§ Фрагмент документа:
========================================================================

Курт Веннегут в «Бойне № 5» интересно пишет о задачах романа в современном обществе: «Один критик сказал: «Дать цветовые пятна на чисто выбеленных стенах комнат». Другой сказал: «Художественно описывать взрыв». Третий сказал: «Научить жён мелких чиновников, как следовать моде и как вести себя во французских ресторанах»». Ваше мнение не менее интересно.
Я – человек конченный. Однозначно. Я даже перестала хотеть этой грёбанной славы КПСС. Она полезет через жопу. Возможно. Я не хочу так рисковать. Есть слово мягче - признание, признание корпорации. А если я копаю под корпорацию: рифмы, ритм. МЕТАФОРЫ на грани здравого смысла. Корпорация не дурра. И я не дурра рушить корпорацию. Маленький подкоп. А цель? Слова. Зачем людям слова? Чтобы строить предложения. А смыслы? Писатели циничны в большинстве своем. Им плевать на близких, они давят друзей, как цыплят. Зато выдают нагора произведения искусства. Если не погибают насильственной смертью, то сходят с ума. И в конце жизни выдают такие шедевры, что если бы это людям досталось, в живых бы уже никого не было. Несколько раз переживала суицидальный исход поэта. Я знаю, как примерно это происходит. В конце концов, псих-одиночка Рабинович – это не так уж и плохо, но поверьте, очень тяжело. Тяжело чистить зубы по утрам, когда знаешь, что идти тебе некуда и целоваться не с кем. И пошло оно всё, пойду куплю себе пасту зубную с водорослями.

========================================================================

§ Предоставленные записи:

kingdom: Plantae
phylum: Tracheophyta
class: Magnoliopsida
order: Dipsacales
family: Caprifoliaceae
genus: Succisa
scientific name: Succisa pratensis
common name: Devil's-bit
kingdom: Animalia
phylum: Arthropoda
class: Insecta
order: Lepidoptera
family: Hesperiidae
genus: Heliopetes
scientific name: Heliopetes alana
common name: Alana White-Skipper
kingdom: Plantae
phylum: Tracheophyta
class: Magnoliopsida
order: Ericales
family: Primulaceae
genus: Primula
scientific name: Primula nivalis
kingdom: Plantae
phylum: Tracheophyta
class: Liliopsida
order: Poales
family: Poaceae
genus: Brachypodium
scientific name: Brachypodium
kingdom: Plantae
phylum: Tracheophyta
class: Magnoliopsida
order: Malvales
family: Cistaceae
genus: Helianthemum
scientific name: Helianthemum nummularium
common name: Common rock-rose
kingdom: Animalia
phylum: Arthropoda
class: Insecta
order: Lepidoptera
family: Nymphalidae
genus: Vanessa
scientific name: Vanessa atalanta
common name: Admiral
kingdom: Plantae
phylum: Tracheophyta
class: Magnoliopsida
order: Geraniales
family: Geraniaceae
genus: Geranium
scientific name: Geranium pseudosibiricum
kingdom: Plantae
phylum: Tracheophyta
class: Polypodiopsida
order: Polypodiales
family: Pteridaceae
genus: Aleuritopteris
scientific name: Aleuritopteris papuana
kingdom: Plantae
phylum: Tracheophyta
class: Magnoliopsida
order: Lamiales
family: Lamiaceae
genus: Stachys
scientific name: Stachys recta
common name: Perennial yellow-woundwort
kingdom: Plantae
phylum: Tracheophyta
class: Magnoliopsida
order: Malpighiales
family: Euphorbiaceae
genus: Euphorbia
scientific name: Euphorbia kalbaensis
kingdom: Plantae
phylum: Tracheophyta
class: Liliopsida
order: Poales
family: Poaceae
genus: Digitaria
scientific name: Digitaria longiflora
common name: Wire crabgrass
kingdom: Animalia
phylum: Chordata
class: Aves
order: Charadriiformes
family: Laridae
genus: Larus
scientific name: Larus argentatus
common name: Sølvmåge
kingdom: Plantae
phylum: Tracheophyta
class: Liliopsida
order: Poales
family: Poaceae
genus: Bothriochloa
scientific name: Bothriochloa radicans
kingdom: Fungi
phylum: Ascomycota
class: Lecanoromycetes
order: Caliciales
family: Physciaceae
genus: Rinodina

========================================================================

§ Задание:
Выпиши из фрагмента документа все высказывания критиков о задачах романа, которые приведены в цитате из «Бойни № 5».

§ Ответ ниже:
1. «Дать цветовые пятна на чисто выбеленных стенах комнат».
2. «Художественно описывать взрыв».
3. «Научить жён мелких чиновников, как следовать моде и как вести себя во французских ресторанах».